1971: Cigarette advertisements are banned on American television.

1983: The ARPANET officially changes to using the Internet Protocol, creating the Internet.

1984: The original American Telephone & Telegraph Company is divested of its 22 Bell System companies as a result of the settlement of the 1974 United States Department of Justice antitrust suit against AT&T.

1985: The first British mobile phone call is made by Michael Harrison to his father Sir Ernest Harrison, chairman of Vodafone.

1992: American computer scientist and admiral, co-developer of COBOL Grace Hopper dies (b. 1906).
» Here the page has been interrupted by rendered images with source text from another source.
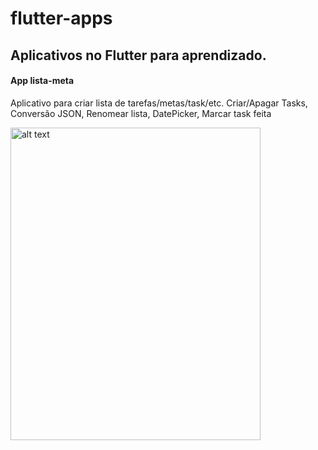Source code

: # flutter-apps
## Aplicativos no Flutter para aprendizado.

#### App lista-meta
Aplicativo para criar lista de tarefas/metas/task/etc.
Criar/Apagar Tasks, Conversão JSON, Renomear lista, DatePicker, Marcar task feita

<img src="https://i.ibb.co/dBNRxYQ/lista-app.jpg" alt="alt text" width="400" height="500"/>
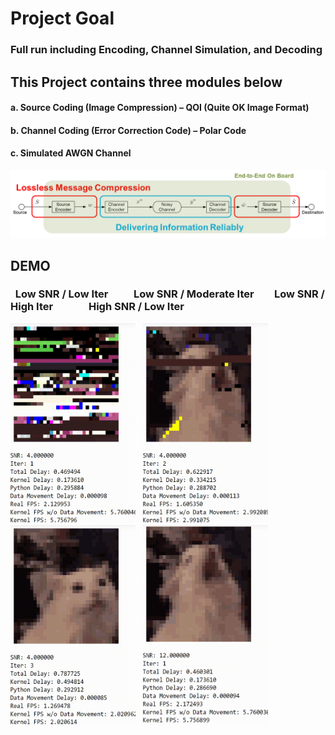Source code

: # Project Goal
### Full run including Encoding, Channel Simulation, and Decoding
## This Project contains three modules below
#### a.	Source Coding (Image Compression) – QOI (Quite OK Image Format)
#### b.	Channel Coding (Error Correction Code) – Polar Code
#### c.	Simulated AWGN Channel
![System Overview](./graph/overview.png)
## DEMO
### &nbsp; Low SNR / Low Iter &emsp;&emsp; Low SNR / Moderate Iter &emsp;&ensp; Low SNR / High Iter &emsp;&emsp;&emsp; High SNR / Low Iter
<img src="./graph/cat_1.gif" width="200" height="320"/> &nbsp; <img src="./graph/cat_2.gif" width="200" height="320"/> &nbsp; <img src="./graph/cat_3.gif" width="200" height="320"/> &nbsp; <img src="./graph/cat_4.gif" width="200" height="320"/>
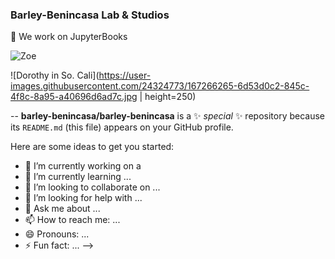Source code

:
### Barley-Benincasa Lab & Studios


🔭  We work on JupyterBooks


![Zoe](https://user-images.githubusercontent.com/24324773/167266217-bbd8c0b4-b774-4546-8caa-dc91f35f0e6b.png)

![Dorothy in So. Cali](https://user-images.githubusercontent.com/24324773/167266265-6d53d0c2-845c-4f8c-8a95-a40696d6ad7c.jpg | height=250)

--
**barley-benincasa/barley-benincasa** is a ✨ _special_ ✨ repository because its `README.md` (this file) appears on your GitHub profile.

Here are some ideas to get you started:

- 🔭 I’m currently working on a 
- 🌱 I’m currently learning ...
- 👯 I’m looking to collaborate on ...
- 🤔 I’m looking for help with ...
- 💬 Ask me about ...
- 📫 How to reach me: ...
- 😄 Pronouns: ...
- ⚡ Fun fact: ...
-->
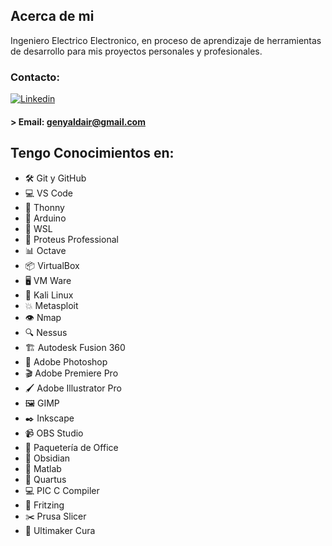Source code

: ## Acerca de mi
Ingeniero Electrico Electronico, en proceso de aprendizaje de herramientas de desarrollo para mis proyectos personales y profesionales.

### Contacto:

[![Linkedin](https://img.shields.io/badge/LinkedIn-0077B5?style=for-the-badge&logo=linkedin&logoColor=white)](https://www.linkedin.com/in/geny/)

#### > Email: genyaldair@gmail.com

## Tengo Conocimientos en:

- 🛠️ Git y GitHub
- 💻 VS Code
- 🐍 Thonny
- 🤖 Arduino
- 🐧 WSL
- 🔧 Proteus Professional
- 📊 Octave
- 📦 VirtualBox
- 🖥️ VM Ware
- 🐉 Kali Linux
- 💥 Metasploit
- 👁️ Nmap
- 🔍 Nessus
- 🏗️ Autodesk Fusion 360
- 🎨 Adobe Photoshop
- 🎬 Adobe Premiere Pro
- 🖌️ Adobe Illustrator Pro
- 🖼️ GIMP
- ✒️ Inkscape
- 📹 OBS Studio
- 📄 Paquetería de Office
- 📓 Obsidian
- 📐 Matlab
- 🔌 Quartus
- 💻 PIC C Compiler
- 🔧 Fritzing
- ✂️ Prusa Slicer
- 🔪 Ultimaker Cura
<!--
**genyald/genyald** is a ✨ _special_ ✨ repository because its `README.md` (this file) appears on your GitHub profile.

Here are some ideas to get you started:

- 🔭 I’m currently working on ...
- 🌱 I’m currently learning ...
- 👯 I’m looking to collaborate on ...
- 🤔 I’m looking for help with ...
- 💬 Ask me about ...
- 📫 How to reach me: ...
- 😄 Pronouns: ...
- ⚡ Fun fact: ...
-->
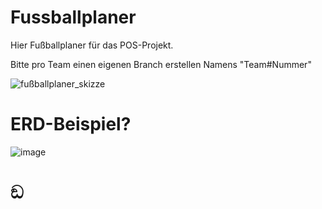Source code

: # Fussballplaner
Hier Fußballplaner für das POS-Projekt.

Bitte pro Team einen eigenen Branch erstellen Namens "Team#Nummer"




![fußballplaner_skizze](https://user-images.githubusercontent.com/72075426/174805828-7dff5549-b990-4725-8e97-ca26c1d831f1.png)


# ERD-Beispiel?

![image](https://user-images.githubusercontent.com/91153484/174820335-39baf119-7124-4b50-8caa-155cf62c8af2.png)







# ඞ

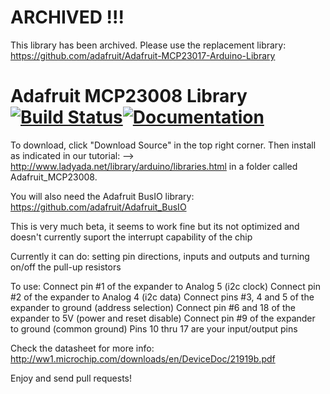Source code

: # ARCHIVED !!!
This library has been archived. Please use the replacement library:
https://github.com/adafruit/Adafruit-MCP23017-Arduino-Library

# Adafruit MCP23008 Library [![Build Status](https://github.com/adafruit/Adafruit-MCP23008-library/workflows/Arduino%20Library%20CI/badge.svg)](https://github.com/adafruit/Adafruit-MCP23008-library/actions)[![Documentation](https://github.com/adafruit/ci-arduino/blob/master/assets/doxygen_badge.svg)](http://adafruit.github.io/Adafruit-MCP23008-library/html/index.html)

To download, click "Download Source" in the top right corner. Then install as indicated in our tutorial:
--> http://www.ladyada.net/library/arduino/libraries.html
in a folder called Adafruit_MCP23008.

You will also need the Adafruit BusIO library: https://github.com/adafruit/Adafruit_BusIO

This is very much beta, it seems to work fine but its not optimized and doesn't currently suport the interrupt capability of the chip

Currently it can do: setting pin directions, inputs and outputs and turning on/off the pull-up resistors

To use:
Connect pin #1 of the expander to Analog 5 (i2c clock)
Connect pin #2 of the expander to Analog 4 (i2c data)
Connect pins #3, 4 and 5 of the expander to ground (address selection)
Connect pin #6 and 18 of the expander to 5V (power and reset disable)
Connect pin #9 of the expander to ground (common ground)
Pins 10 thru 17 are your input/output pins

Check the datasheet for more info: http://ww1.microchip.com/downloads/en/DeviceDoc/21919b.pdf

Enjoy and send pull requests!
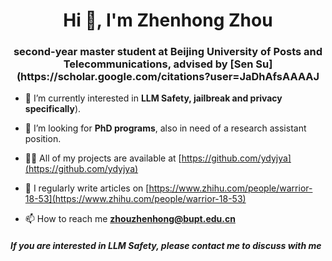 <h1 align="center">Hi 👋, I'm Zhenhong Zhou</h1>
<h3 align="center">second-year master student at Beijing University of Posts and Telecommunications, advised by [Sen Su](https://scholar.google.com/citations?user=JaDhAfsAAAAJ</h3>

- 🔭 I’m currently interested in **LLM Safety, jailbreak and privacy specifically**).

- 🤝 I’m looking for **PhD programs**, also in need of a research assistant position.

- 👨‍💻 All of my projects are available at [https://github.com/ydyjya](https://github.com/ydyjya)

- 📝 I regularly write articles on [https://www.zhihu.com/people/warrior-18-53](https://www.zhihu.com/people/warrior-18-53)

- 📫 How to reach me **zhouzhenhong@bupt.edu.cn**

<h5 align="left">If you are interested in LLM Safety, please contact me to discuss with me</h3>
<p align="left">
</p>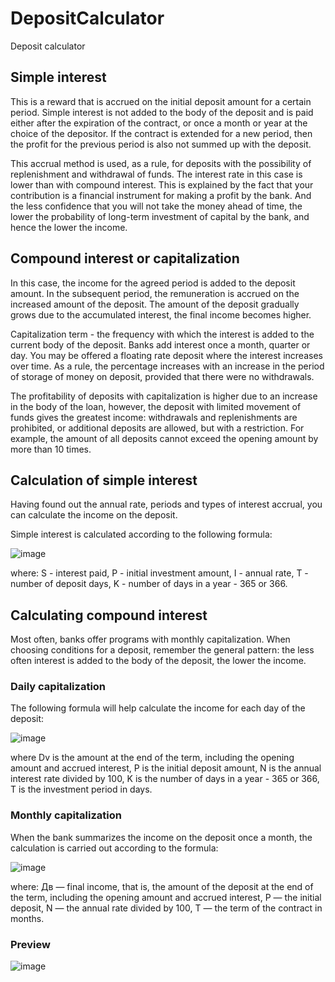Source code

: # DepositCalculator
Deposit calculator

## Simple interest

This is a reward that is accrued on the initial deposit amount for a certain period. Simple interest is not added to the body of the deposit and is paid either after the expiration of the contract, or once a month or year at the choice of the depositor. If the contract is extended for a new period, then the profit for the previous period is also not summed up with the deposit.

This accrual method is used, as a rule, for deposits with the possibility of replenishment and withdrawal of funds. The interest rate in this case is lower than with compound interest. This is explained by the fact that your contribution is a financial instrument for making a profit by the bank. And the less confidence that you will not take the money ahead of time, the lower the probability of long-term investment of capital by the bank, and hence the lower the income.

## Compound interest or capitalization

In this case, the income for the agreed period is added to the deposit amount. In the subsequent period, the remuneration is accrued on the increased amount of the deposit. The amount of the deposit gradually grows due to the accumulated interest, the final income becomes higher.

Capitalization term - the frequency with which the interest is added to the current body of the deposit. Banks add interest once a month, quarter or day. You may be offered a floating rate deposit where the interest increases over time. As a rule, the percentage increases with an increase in the period of storage of money on deposit, provided that there were no withdrawals.

The profitability of deposits with capitalization is higher due to an increase in the body of the loan, however, the deposit with limited movement of funds gives the greatest income: withdrawals and replenishments are prohibited, or additional deposits are allowed, but with a restriction. For example, the amount of all deposits cannot exceed the opening amount by more than 10 times.

## Calculation of simple interest

Having found out the annual rate, periods and types of interest accrual, you can calculate the income on the deposit.

Simple interest is calculated according to the following formula:

![image](https://github.com/vmvpro/DepositCalculator/assets/20743357/9685b376-60b7-4867-be10-e440db602ffc)


where:
S - interest paid,
P - initial investment amount,
I - annual rate,
T - number of deposit days,
K - number of days in a year - 365 or 366.



## Calculating compound interest

Most often, banks offer programs with monthly capitalization. When choosing conditions for a deposit, remember the general pattern: the less often interest is added to the body of the deposit, the lower the income.

### Daily capitalization

The following formula will help calculate the income for each day of the deposit:

![image](https://github.com/vmvpro/DepositCalculator/assets/20743357/780c758c-2995-4db5-b828-6cfe5fdccae1)


where
Dv is the amount at the end of the term, including the opening amount and accrued interest,
P is the initial deposit amount,
N is the annual interest rate divided by 100,
K is the number of days in a year - 365 or 366,
T is the investment period in days.

### Monthly capitalization

When the bank summarizes the income on the deposit once a month, the calculation is carried out according to the formula:

![image](https://github.com/vmvpro/DepositCalculator/assets/20743357/5884334b-7e65-49a1-9074-7b5b5177821a)

where:
Дв — final income, that is, the amount of the deposit at the end of the term, including the opening amount and accrued interest,
P — the initial deposit,
N — the annual rate divided by 100,
T — the term of the contract in months.

### Preview
![image](https://github.com/vmvpro/DepositCalculator/assets/20743357/7f8ee58e-58e8-4414-8da7-f362077ea006)

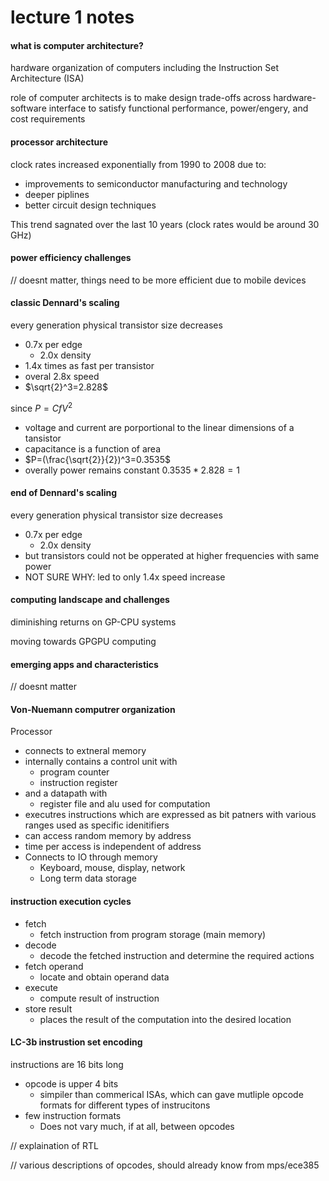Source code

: # lecture 1 notes

#### what is computer architecture?

hardware organization of computers including the Instruction Set Architecture (ISA)

role of computer architects is to make design trade-offs across hardware-software interface to satisfy functional performance, power/engery, and cost requirements 

#### processor architecture 

clock rates increased exponentially from 1990 to 2008 due to:

-   improvements to semiconductor manufacturing and technology
-   deeper piplines
-   better circuit design techniques

This trend sagnated over the last 10 years (clock rates would be around 30 GHz)

#### power efficiency challenges

// doesnt matter, things need to be more efficient due to mobile devices

#### classic Dennard's scaling

every generation physical transistor size decreases 

-   0.7x per edge 
    -   2.0x density
-   1.4x times as fast per transistor
-   overal 2.8x speed
-   $\sqrt{2}^3=2.828$

since $P=CfV^2$

-   voltage and current are porportional to the linear dimensions of a tansistor
-   capacitance is a function of area
-   $P=(\frac{\sqrt{2}}{2})^3=0.3535$
-   overally power remains constant $0.3535*2.828 = 1$

#### end of Dennard's scaling

every generation physical transistor size decreases 

-   0.7x per edge 
    -   2.0x density
-   but transistors could not be opperated at higher frequencies with same power
-   NOT SURE WHY: led to only 1.4x speed increase 

#### computing landscape and challenges

diminishing returns on GP-CPU systems

moving towards GPGPU computing

#### emerging apps and characteristics

// doesnt matter

#### Von-Nuemann computrer organization

Processor

-   connects to extneral memory
-   internally contains a control unit with
    -   program counter
    -   instruction register
-   and a datapath with
    -   register file and alu used for computation
-   executres instructions which are expressed as bit patners with various ranges used as specific idenitifiers
-   can access random memory by address
-   time per access is independent of address
-   Connects to IO through memory
    -   Keyboard, mouse, display, network
    -   Long term data storage

#### instruction execution cycles

-   fetch
    -   fetch instruction from program storage (main memory)
-   decode
    -   decode the fetched instruction and determine the required actions
-   fetch operand
    -   locate and obtain operand data
-   execute
    -   compute result of instruction
-   store result
    -   places the result of the computation into the desired location

#### LC-3b instrustion set encoding 

instructions are 16 bits long

-   opcode is upper 4 bits
    -   simpiler than commerical ISAs, which can gave mutliple opcode formats for different types of instrucitons
-   few instruction formats
    -   Does not vary much, if at all, between opcodes

// explaination of RTL

// various descriptions of opcodes, should already know from mps/ece385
1999: Euro currency is introduced in 11 member nations of the European Union (with the exception of the United Kingdom, Denmark, Greece and Sweden; Greece later adopts the euro).

2024: Disney's copyright protection on Steamboat Willie and the original Mickey Mouse expires as they enter the public domain.

January 2

1818: The British Institution of Civil Engineers is founded by a group of six engineers; Thomas Telford would later become its first president.

1920: American science fiction writer Isaac Asimov born.

1929: American author and screenwriter Charles Beaumont born.

January 3

1749: The first issue of Berlingske, Denmark’s oldest continually operating newspaper, is published.

1870: Construction work begins on the Brooklyn Bridge in New York.

1892: English writer, poet, and philologist J.R.R. Tolkien born.

1926: English composer, conductor, and producer George Martin born.

1947: Proceedings of the U.S. Congress are televised for the first time.

1957: The Hamilton Watch Company introduces the first electric watch.

1977: Apple Computer is incorporated.

2000: Final daily edition of the Peanuts comic strip.

January 4

1643: English mathematician and physicist Isaac Newton born.

1809: French educator, inventor of Braille Louis Braille born.

1853: After having been kidnapped and sold into slavery in the American South, Solomon Northup regains his freedom; his memoir Twelve Years a Slave later becomes a national bestseller.

1958: Sputnik 1, the first artificial Earth satellite, launched by the Soviet Union in 1957, falls to Earth from orbit.

1960: French novelist, philosopher, and journalist, Nobel Prize laureate Albert Camus dies (b. 1913).

1965: American-English poet, playwright, and critic, Nobel Prize laureate T. S. Eliot dies (b. 1888).